By the time she was 15, Maria Alfaro was out of control, her mother said.

"She wore heavy makeup, black clothes and was always dirty," said the mother, who choked back tears several times during the trial. "She didn't care how she looked."

Earlier, Superior Court Judge Theodore E. Millard agreed to a request from prosecutors barring testimony from two witnesses during the sentencing hearing.

The defense was hoping to call Norman Morien, a sentencing consultant, to talk about the conditions of the prison system for inmates sentenced to life without parole.

 
 

Woman Found Guilty of Killing Girl, 9

She stabbed the victim, a witness in a drug-related home robbery, 57 times. She could face the death penalty

By Mark I. Pinsky - Los Angeles Times

March 24, 1992

SANTA ANA — A jury took less than four hours Monday to convict an Anaheim woman of fatally stabbing a 9-year-old girl--the only witness to a drug-related home robbery.

Maria del Rosio Alfaro, 20, stabbed Autumn Wallace 57 times in the bathroom of her Anaheim house on June 15, 1990. The girl was at home after school, waiting for her mother to return from work, when she opened the door for Alfaro, who knew her older sister.

The jury convicted Alfaro of first-degree murder with two special circumstances--commission of the crime in the course of a burglary and in the course of a robbery. Either of the special circumstances can bring the death penalty. Alfaro was also found guilty separately of burglary, robbery and using a knife during the other crimes.

As the jurors filed into the courtroom to announce their verdicts, one said, "This is the hard part."

Alfaro began dabbing her eyes even before hearing the verdicts.

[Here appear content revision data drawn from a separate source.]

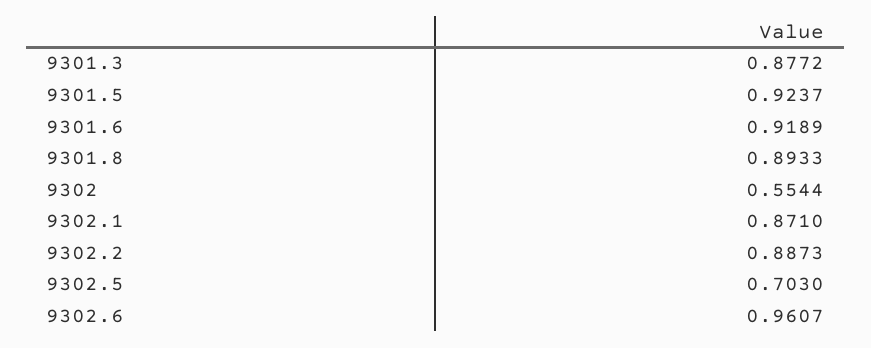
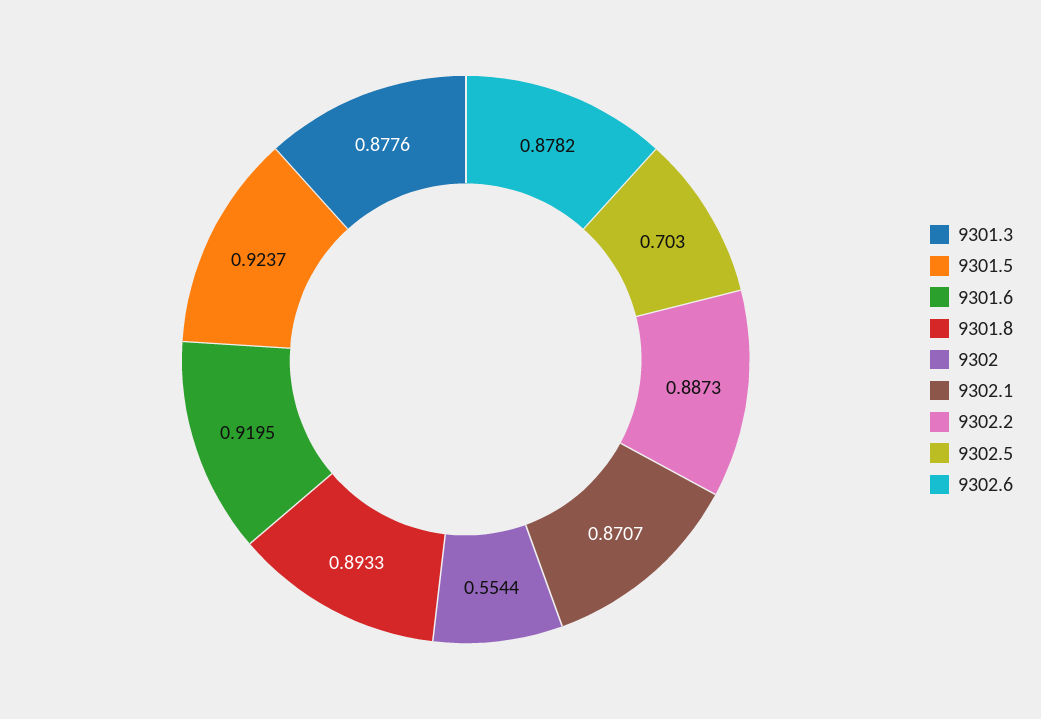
  {
-   "9301.3": 0.8772,
+   "9301.3": 0.8776,
    "9301.5": 0.9237,
-   "9301.6": 0.9189,
+   "9301.6": 0.9195,
    "9301.8": 0.8933,
    "9302": 0.5544,
-   "9302.1": 0.871,
+   "9302.1": 0.8707,
    "9302.2": 0.8873,
    "9302.5": 0.703,
-   "9302.6": 0.9607
+   "9302.6": 0.8782
  }

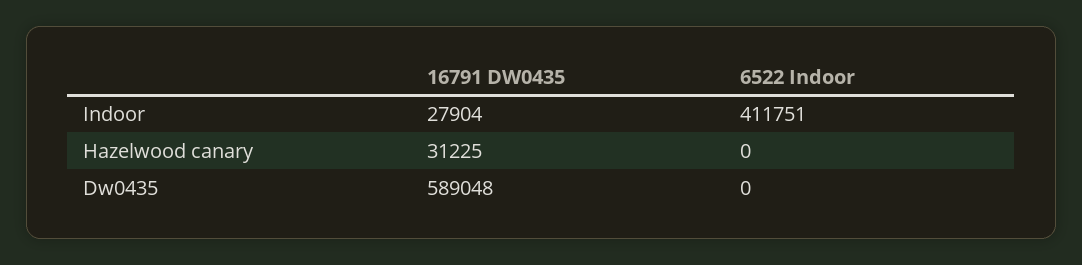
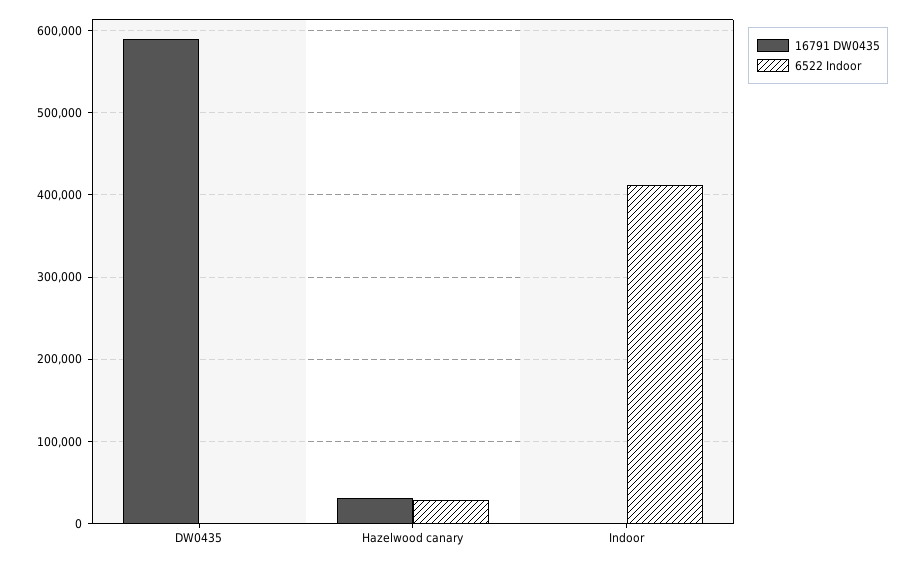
  {
    "16791 DW0435": {
-     "Indoor": 27904,
+     "Indoor": 0,
      "Hazelwood canary": 31225,
      "Dw0435": 589048
    },
    "6522 Indoor": {
      "Indoor": 411751,
-     "Hazelwood canary": 0,
+     "Hazelwood canary": 30000,
      "Dw0435": 0
    }
  }

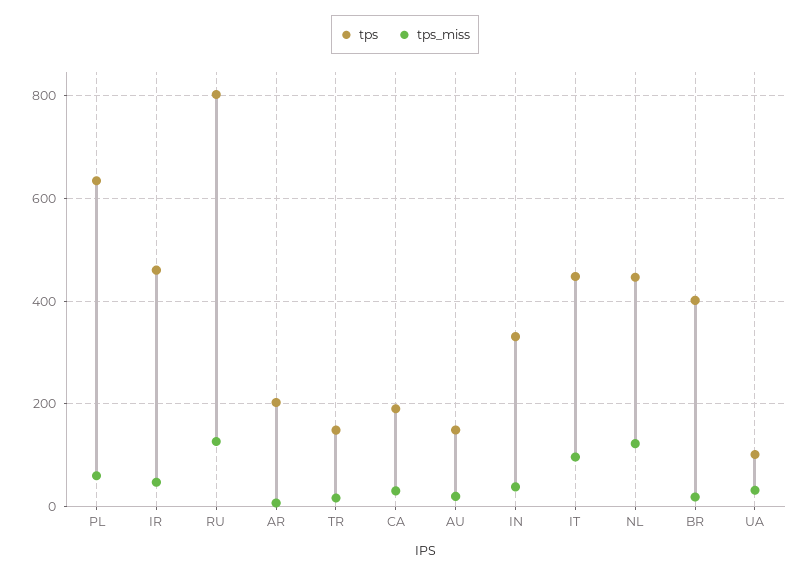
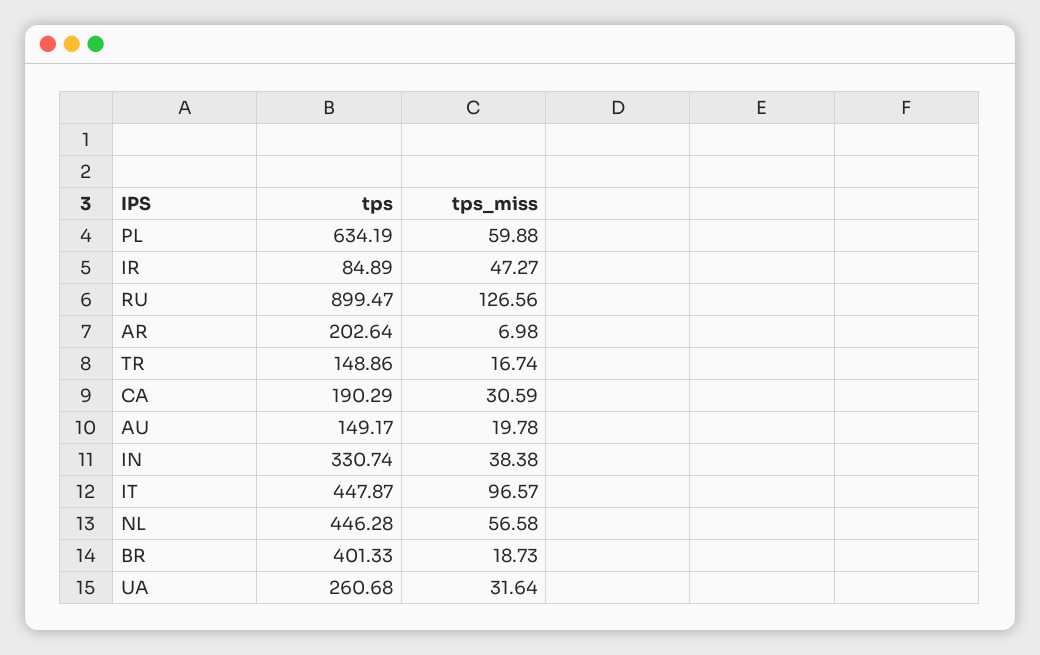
  {
    "tps": {
      "PL": 634.19,
-     "IR": 460,
+     "IR": 84.89,
-     "RU": 800,
+     "RU": 899.47,
      "AR": 202.64,
      "TR": 148.86,
      "CA": 190.29,
      "AU": 149.17,
      "IN": 330.74,
      "IT": 447.87,
      "NL": 446.28,
      "BR": 401.33,
-     "UA": 100
+     "UA": 260.68
    },
    "tps_miss": {
      "PL": 59.88,
      "IR": 47.27,
      "RU": 126.56,
      "AR": 6.98,
      "TR": 16.74,
      "CA": 30.59,
      "AU": 19.78,
      "IN": 38.38,
      "IT": 96.57,
-     "NL": 120,
+     "NL": 56.58,
      "BR": 18.73,
      "UA": 31.64
    }
  }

She stood, holding the hand of her attorney, as the murder verdict was read.

Deputy Dist. Atty. Charles J. Middleton told Superior Court Judge Theodore E. Millard that he would call no witnesses during the penalty phase. Instead, he said, he would introduce a school photo of Autumn and address the jury.

Defense attorney William M. Monroe said that because of "the viciousness, the heinousness of the crime," the task of saving Alfaro from the gas chamber is monumental.

During the penalty phase, the jury will recommend to the judge a death sentence or life in prison without the possibility of parole.

Much of the prosecution's case was built around a 4 1/2-hour, videotaped interrogation of Alfaro by two sheriff's investigators two weeks after the killing.

Alfaro, sobbing throughout the tape, said that on the day of the killing she was "wired" on cocaine and heroin. With two male friends and her infant son, she drove to the Wallace home to rob it, knowing that Autumn would be alone, she said.

At the house, Autumn recognized Alfaro as a friend of her older sister, April Wallace, and let Alfaro in to use the bathroom. On her way through the house, Alfaro said, she grabbed a knife from a kitchen drawer, and after thinking about what to do for a few moments while in the bathroom, called to Autumn to help her clean her eyelash curlers. "That's when I did it," Alfaro told the investigators. "I stabbed her . . . 'cause she knew who I was."

The girl did not resist and made no sound when she was attacked, Alfaro said, and no one else participated in the stabbing.

Alfaro said the stolen goods from the house, including a portable television, a video recorder, clothes and Autumn's typewriter, were sold for about $250.

The prosecution also introduced 109 items of physical evidence, including Alfaro's fingerprint taken from the house, her footprint in blood on the floor of the bathroom, and her blood-stained shoes.

Autumn's mother, Linda Wallace, flanked by two surviving daughters, said the jurors "did a great job . . . and they made the right decision. I'm just glad it's half over with, and looking forward to the end of this. I want to see her get the death penalty. That's what she deserves for what she did. . . .

"If she gets life in prison, I'll accept that. . . . It's been a long two years, and it's a great relief to have it half over with."

Middleton said the verdict was "not unexpected, because the evidence is so overwhelming regarding the guilt."

Monroe called no witnesses in Alfaro's defense, but argued that the murder was committed by one of the two men who went with her to rob the home. "Rosie Alfaro may have stabbed little Autumn Wallace, but she did not kill her," Monroe told the jury.